In this question, we represent the board using a 2D array. In principle, the board is infinite, which would cause problems when the active area encroaches the border of the array. How would you address these problems?

PS:从本题开始不按顺序刷题了。开始按照分类刷题,会给每篇文章额外添加一个分类。

题目是非常简单的题目,使用一个额外的数组记录每个细胞的活着的邻居数量就行;只是题目要求不要用额外的空间,且原地更改,就会稍有困难。

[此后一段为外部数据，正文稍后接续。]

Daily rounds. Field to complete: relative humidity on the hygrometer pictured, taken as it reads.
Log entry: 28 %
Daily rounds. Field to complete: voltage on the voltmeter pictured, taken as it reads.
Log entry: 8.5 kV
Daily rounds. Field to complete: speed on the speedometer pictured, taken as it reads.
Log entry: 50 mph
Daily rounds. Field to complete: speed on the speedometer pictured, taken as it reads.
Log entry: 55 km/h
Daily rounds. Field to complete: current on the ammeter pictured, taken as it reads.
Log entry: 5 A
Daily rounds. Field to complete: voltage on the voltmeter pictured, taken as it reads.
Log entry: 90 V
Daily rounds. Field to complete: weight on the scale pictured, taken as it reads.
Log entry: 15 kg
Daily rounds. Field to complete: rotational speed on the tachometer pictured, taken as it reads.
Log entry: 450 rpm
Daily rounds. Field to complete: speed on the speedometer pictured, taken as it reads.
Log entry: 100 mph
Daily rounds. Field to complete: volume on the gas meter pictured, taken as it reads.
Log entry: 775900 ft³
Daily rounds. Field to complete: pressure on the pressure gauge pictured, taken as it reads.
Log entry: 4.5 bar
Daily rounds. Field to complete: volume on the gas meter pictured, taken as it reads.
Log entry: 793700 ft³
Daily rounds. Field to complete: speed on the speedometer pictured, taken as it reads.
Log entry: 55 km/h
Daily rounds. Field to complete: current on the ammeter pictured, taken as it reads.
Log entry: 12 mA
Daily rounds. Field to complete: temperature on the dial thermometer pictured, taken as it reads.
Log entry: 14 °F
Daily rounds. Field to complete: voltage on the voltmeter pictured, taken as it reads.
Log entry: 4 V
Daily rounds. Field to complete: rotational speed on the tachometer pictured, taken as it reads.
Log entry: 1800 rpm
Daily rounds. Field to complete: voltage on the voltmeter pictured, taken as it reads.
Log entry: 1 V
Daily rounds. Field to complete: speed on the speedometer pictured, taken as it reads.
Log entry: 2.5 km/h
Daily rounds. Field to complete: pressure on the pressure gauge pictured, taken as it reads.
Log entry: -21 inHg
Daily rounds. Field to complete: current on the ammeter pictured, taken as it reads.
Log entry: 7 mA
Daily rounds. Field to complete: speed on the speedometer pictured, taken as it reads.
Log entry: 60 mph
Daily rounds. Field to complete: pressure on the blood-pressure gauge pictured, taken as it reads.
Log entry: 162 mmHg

其实换个思路就会很好解决。原数组的1或0只是区分细胞是否活着而已,不妨重新定义是否存活,当board[i][j]>0表示存活,否则表示死亡。然后在不冲突的情况下,用board[i][j]的绝对值表示活着的邻居数量;此时就很好的满足题目不使用额外空间的要求了。只是有一个特例,当一个活着的细胞拥有0个活着的邻居时,按前面两层定义无法给出一个数,但根据判断是否存活的4个要素,可以给此时board[i][j]定义为4,即最后该细胞都会死亡,与第二层定义相同,也同时满足了第一层定义。

完整代码如下:

public void gameOfLife(int[][] board) {
        int m = board.length;
        if(m == 0)
            return;
        int n = board[0].length;
        int[] dx = new int[]{-1, 0, 1, -1, 1, -1, 0, 1};
        int[] dy = new int[]{-1, -1, -1, 0, 0, 1, 1, 1};
        int isAlive, neighbors, x, y;
        for(int i = 0; i < m; ++i) {
            for(int j = 0; j < n; ++j) {
                isAlive = board[i][j] == 0 ? -1 : 1;
                neighbors = 0;
                for(int k = 0; k < 8; ++k) {
                    x = i + dx[k];
                    y = j + dy[k];
                    if(0 <= x && x < m && 0 <= y && y < n && board[x][y] > 0)
                        ++neighbors;
                }
                if(neighbors != 0)
                    board[i][j] = isAlive * neighbors;
                else if(isAlive == 1)
                    board[i][j] = 4;
                else
                    ;
            }
        }
        for(int i = 0; i < m; ++i) {
            for(int j = 0; j < n; ++j) {
                if(board[i][j] == 2 || board[i][j] == 3 || board[i][j] == -3)
                    board[i][j] = 1;
                else
                    board[i][j] = 0;
            }
        }
    }